Good idea to include summary of frequently accessed data from another foreign-keyed table

foreign keynormalizationrelational-theory

Sorry for poor title, I'll try to explain it in more detail here.

I have an application that often gets a row from table A, then looks up a column from that in a foreign key mapping table (table B), and finally looks up several rows with the corresponding foreign key in table C.

My question is: would it be better for table A to have a column containing data in the particular column we often want from table C? This would be anti-normalization, but would save on a lot of queries.
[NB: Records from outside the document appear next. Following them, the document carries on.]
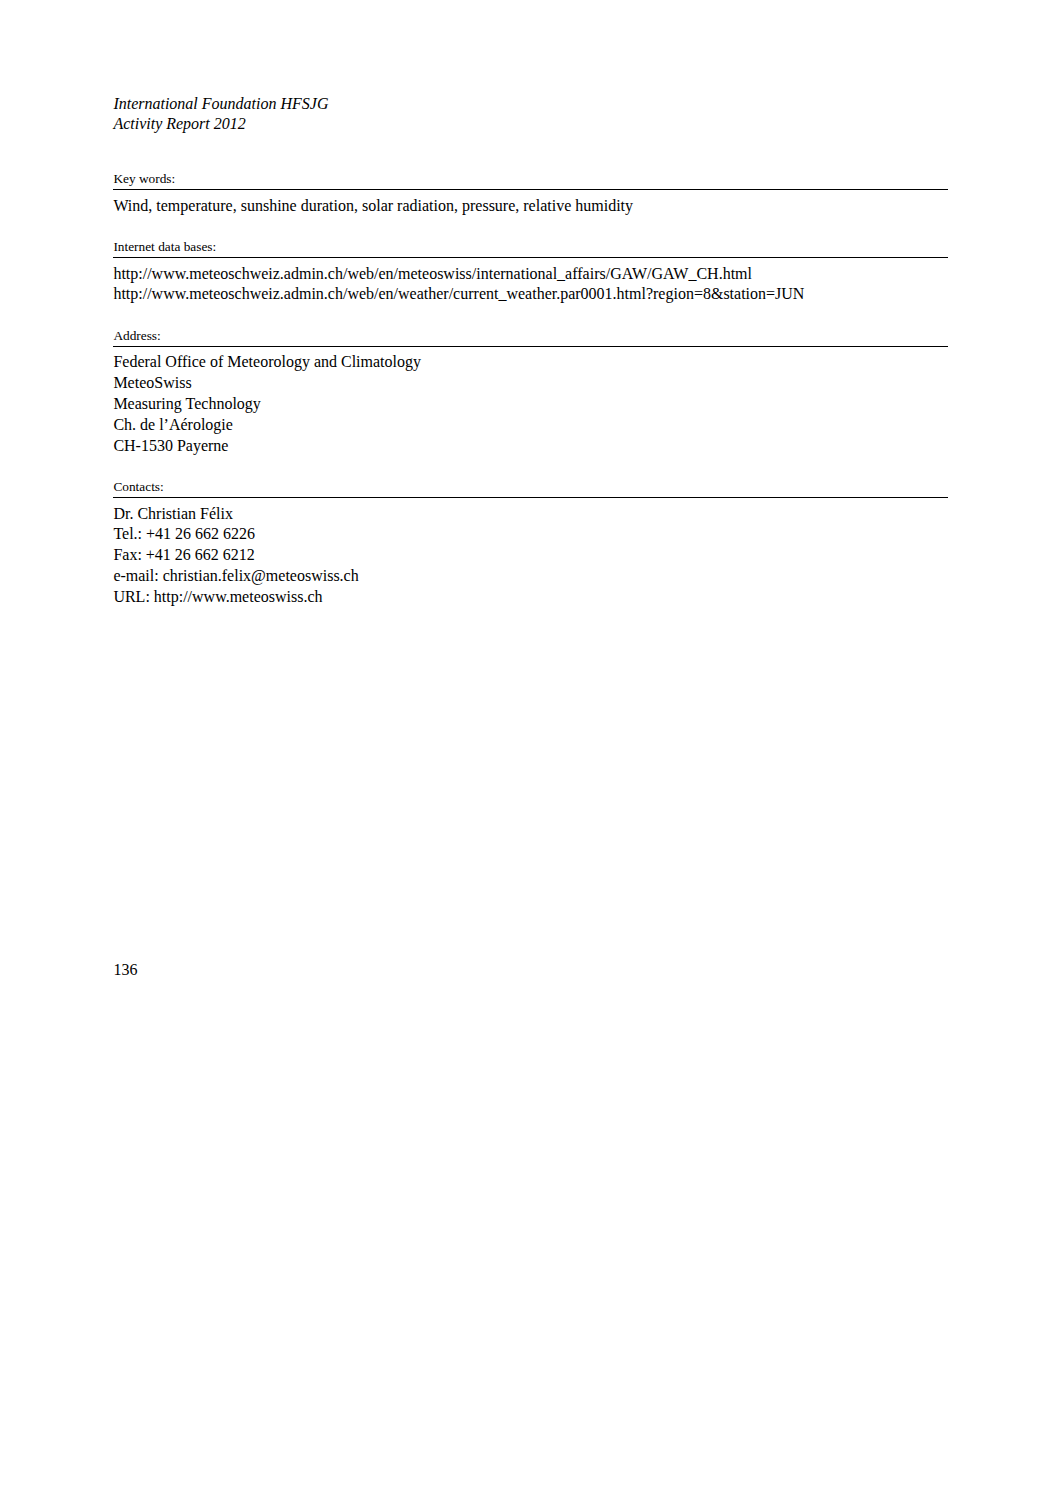International Foundation HFSJG
Activity Report 2012
Key words:
Wind, temperature, sunshine duration, solar radiation, pressure, relative humidity
Internet data bases:
http://www.meteoschweiz.admin.ch/web/en/meteoswiss/international_affairs/GAW/GAW_CH.html
http://www.meteoschweiz.admin.ch/web/en/weather/current_weather.par0001.html?region=8&station=JUN
Address:
Federal Office of Meteorology and Climatology
MeteoSwiss
Measuring Technology
Ch. de l’Aérologie
CH-1530 Payerne
Contacts:
Dr. Christian Félix
Tel.: +41 26 662 6226
Fax: +41 26 662 6212
e-mail: christian.felix@meteoswiss.ch
URL: http://www.meteoswiss.ch
136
As an example, let's say we have a table "french words" (table A), with columns like:

id, word, pronunciation, frequency

We also have a table (table B) that maps the "french words" id to any number of "german words" id (table C)

And then in "german words" (table C) we also have id, word, pronunciation, frequency.

When we look up a French word, we often want to get the highest frequency German word that it's associated with via table B. Would it be better to just include a highest_frequency_german_word column in the French words table?

Best Answer

Is there some particular reason you're worried about how much work your computer has to do to join three tables?

The purpose of normalizing your schema is to make it much harder to corrupt your data when you insert, update and delete it. Normalizing your schema means that reading your data will be more work (generally), but your code for maintaining your data will be much simpler and therefore much less prone to data corruption errors, as well as being cheaper to build and maintain, of course.

If your data is pretty static, i.e. you write it once and then read it a lot, then the benefits of normalization are less important.

If your performance or resource utilization is very critical, and you can't get the performance you need from normalized data, then you can consider denormalizing your schema. However, whenever you use denormalization you should do it with full knowledge of all of the potential traps you've set for yourself with respect to data corruption.

Normalize by default and denormalize as necessary, and with caution.